Is there a projection that necessarily breaks the structure it is meant to preserve?

These questions are useful even if the conjecture is ultimately false. They help identify the boundary of the framework.

Possible Directions

Anyone thinking about the closure question might begin in several different places. One could ask whether a particular algebraic construction is difficult to express in CG terms, whether a domain observable resists interpretation as a
projection or invariant, whether a dynamical law seems to require an external primitive, or whether some limiting case introduces trouble.

Another useful question is whether a proposed CG representation preserves real structure, rather than merely renaming it. The goal is not to collect verbal objections, but to identify concrete cases where representation, projection, or closure becomes unclear.

These directions are not presumed failures. They are simply examples of how one might begin exploring the boundary of the framework.

What would count as a counterexample?

A useful counterexample would identify a specific structure that cannot be represented within CG. It should do more than say that the framework is unfamiliar or philosophically broad. It should locate an obstruction.

For example, a counterexample might show:

  • a failure of algebraic closure;
  • a projection that cannot preserve the required structure;
  • an invariant that cannot be expressed in CG variables;
  • a dynamical law that cannot be induced from coherence dynamics;
  • an observable requiring an external law-forming primitive;
  • a domain whose structure cannot be represented through shared amplitude, phase relations, coherence constraints, or projection.

The important point is that the obstruction should be specific. The problem is not whether CG sounds broad. It is whether a concrete admissible structure fails to fit.

What Does Not Count

The conjecture concerns admissible CG projections, not arbitrary encodings. Merely relabeling an external system in CG notation does not count as closure. A projection should preserve relevant structure, such as invariants, dynamics, symmetries, constraints, observables, or scaling laws.

Likewise, purely verbal objections or declarations that CG “explains everything” or “cannot explain everything” are not very useful by themselves. The interesting question is where the representation works, where it fails, and why.

Why this matters

The point of the conjecture is not to declare that CG explains everything. It is to give the research program a clear pressure test.

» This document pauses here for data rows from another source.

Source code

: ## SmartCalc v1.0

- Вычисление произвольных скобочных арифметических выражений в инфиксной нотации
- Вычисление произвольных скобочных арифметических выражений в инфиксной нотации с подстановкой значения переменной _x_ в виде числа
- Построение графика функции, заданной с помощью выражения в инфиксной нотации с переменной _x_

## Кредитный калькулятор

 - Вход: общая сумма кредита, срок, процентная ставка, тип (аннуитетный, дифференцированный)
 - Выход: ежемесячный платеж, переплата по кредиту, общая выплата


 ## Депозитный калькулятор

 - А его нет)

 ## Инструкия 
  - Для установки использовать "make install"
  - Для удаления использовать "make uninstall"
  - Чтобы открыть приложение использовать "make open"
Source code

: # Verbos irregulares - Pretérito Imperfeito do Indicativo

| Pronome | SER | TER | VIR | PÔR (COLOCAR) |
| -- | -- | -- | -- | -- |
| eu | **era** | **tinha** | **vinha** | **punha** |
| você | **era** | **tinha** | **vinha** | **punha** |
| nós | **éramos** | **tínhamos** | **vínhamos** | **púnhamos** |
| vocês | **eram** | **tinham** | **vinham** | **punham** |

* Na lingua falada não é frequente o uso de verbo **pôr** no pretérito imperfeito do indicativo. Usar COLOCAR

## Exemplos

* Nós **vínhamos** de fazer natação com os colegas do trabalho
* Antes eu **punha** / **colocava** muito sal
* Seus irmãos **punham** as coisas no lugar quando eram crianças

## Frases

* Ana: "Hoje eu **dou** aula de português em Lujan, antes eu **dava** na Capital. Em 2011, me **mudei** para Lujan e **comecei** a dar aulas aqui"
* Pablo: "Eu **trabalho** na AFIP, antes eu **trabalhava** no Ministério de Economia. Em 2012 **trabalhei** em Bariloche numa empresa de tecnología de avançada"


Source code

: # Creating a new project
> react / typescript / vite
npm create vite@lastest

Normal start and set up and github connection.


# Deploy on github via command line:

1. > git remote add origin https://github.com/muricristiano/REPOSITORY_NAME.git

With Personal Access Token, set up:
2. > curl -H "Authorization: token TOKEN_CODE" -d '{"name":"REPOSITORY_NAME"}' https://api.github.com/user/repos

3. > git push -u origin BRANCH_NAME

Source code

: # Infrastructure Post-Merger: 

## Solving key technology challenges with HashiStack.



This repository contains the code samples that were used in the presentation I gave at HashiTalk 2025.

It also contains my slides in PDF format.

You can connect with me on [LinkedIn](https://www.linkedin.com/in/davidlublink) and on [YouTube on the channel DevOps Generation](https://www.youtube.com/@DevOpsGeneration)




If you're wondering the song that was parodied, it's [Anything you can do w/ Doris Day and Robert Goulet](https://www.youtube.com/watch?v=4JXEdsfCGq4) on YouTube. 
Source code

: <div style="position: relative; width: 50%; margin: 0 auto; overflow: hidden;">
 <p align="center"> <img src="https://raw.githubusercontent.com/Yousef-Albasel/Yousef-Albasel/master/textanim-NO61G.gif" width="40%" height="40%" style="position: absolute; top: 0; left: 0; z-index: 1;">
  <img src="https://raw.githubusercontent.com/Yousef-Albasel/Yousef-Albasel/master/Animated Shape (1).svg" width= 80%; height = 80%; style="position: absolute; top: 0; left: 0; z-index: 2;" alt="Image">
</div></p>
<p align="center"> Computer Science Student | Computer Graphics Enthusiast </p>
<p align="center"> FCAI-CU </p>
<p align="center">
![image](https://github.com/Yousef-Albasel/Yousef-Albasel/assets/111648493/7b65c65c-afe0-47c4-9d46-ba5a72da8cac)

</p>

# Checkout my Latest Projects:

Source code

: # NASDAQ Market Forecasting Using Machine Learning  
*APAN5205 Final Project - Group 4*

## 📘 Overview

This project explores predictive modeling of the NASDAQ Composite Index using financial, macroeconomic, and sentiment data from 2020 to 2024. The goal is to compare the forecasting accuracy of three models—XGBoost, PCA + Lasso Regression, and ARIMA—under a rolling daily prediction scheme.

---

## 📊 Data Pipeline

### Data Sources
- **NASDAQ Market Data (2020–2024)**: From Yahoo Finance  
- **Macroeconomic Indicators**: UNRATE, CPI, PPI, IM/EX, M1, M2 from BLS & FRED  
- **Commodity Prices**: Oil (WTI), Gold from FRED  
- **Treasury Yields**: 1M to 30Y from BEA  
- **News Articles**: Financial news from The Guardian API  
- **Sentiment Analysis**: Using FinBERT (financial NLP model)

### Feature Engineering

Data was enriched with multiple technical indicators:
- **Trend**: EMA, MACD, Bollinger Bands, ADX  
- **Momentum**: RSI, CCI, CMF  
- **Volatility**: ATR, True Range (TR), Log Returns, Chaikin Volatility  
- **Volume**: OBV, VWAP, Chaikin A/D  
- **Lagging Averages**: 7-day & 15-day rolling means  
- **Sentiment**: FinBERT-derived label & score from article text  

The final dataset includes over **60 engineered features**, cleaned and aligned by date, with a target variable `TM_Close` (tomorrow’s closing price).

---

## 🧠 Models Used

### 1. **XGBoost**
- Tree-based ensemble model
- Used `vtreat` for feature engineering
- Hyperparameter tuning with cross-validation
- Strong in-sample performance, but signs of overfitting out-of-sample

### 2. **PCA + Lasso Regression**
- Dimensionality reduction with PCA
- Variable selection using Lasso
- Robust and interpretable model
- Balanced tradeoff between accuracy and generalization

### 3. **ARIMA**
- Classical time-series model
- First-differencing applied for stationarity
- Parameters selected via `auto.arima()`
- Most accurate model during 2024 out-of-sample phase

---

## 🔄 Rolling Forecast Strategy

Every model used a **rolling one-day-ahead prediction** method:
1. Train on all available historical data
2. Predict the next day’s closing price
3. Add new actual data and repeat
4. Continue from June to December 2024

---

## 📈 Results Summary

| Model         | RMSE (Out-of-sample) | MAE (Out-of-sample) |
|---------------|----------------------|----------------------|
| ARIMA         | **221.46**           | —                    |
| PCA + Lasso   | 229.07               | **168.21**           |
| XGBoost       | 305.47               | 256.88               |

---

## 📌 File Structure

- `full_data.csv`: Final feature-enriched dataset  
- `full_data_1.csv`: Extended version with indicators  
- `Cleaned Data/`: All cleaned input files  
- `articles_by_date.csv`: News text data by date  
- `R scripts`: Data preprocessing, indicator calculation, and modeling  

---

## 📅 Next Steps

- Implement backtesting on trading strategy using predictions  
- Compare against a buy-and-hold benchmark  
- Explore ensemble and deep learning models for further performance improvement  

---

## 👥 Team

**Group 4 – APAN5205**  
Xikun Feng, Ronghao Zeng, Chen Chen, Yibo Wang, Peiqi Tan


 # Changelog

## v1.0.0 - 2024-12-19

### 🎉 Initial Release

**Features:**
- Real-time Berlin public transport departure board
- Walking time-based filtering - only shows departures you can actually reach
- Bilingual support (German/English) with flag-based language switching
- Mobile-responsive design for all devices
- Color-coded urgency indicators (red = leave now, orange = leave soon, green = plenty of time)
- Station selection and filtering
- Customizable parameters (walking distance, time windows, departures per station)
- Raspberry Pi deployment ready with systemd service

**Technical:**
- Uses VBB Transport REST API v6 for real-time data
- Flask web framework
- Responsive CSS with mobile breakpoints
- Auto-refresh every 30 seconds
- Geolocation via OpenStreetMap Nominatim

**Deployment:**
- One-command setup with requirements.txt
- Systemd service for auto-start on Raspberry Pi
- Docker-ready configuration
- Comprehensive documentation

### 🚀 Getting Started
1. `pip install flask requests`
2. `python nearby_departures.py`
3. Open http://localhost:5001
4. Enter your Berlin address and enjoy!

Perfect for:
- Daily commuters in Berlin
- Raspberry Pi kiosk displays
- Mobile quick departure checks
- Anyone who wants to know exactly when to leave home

If the conjecture holds broadly, then CG may provide a common structural language for many domains. If it fails, the failure would be just as useful: it would show where the framework reaches its boundary and where new structure is needed.

Either way, the question helps turn a sweeping idea into something that can be examined.

Correspondence Note

This page is intended as a public thought problem and research orientation, not as a call for unsolicited submissions. The Institute is not currently reviewing proofs, disproofs, manuscripts, or proposed solutions related to the Coherence Closure Problem.

Readers who develop serious work around this question are encouraged to document it independently through their own research channels.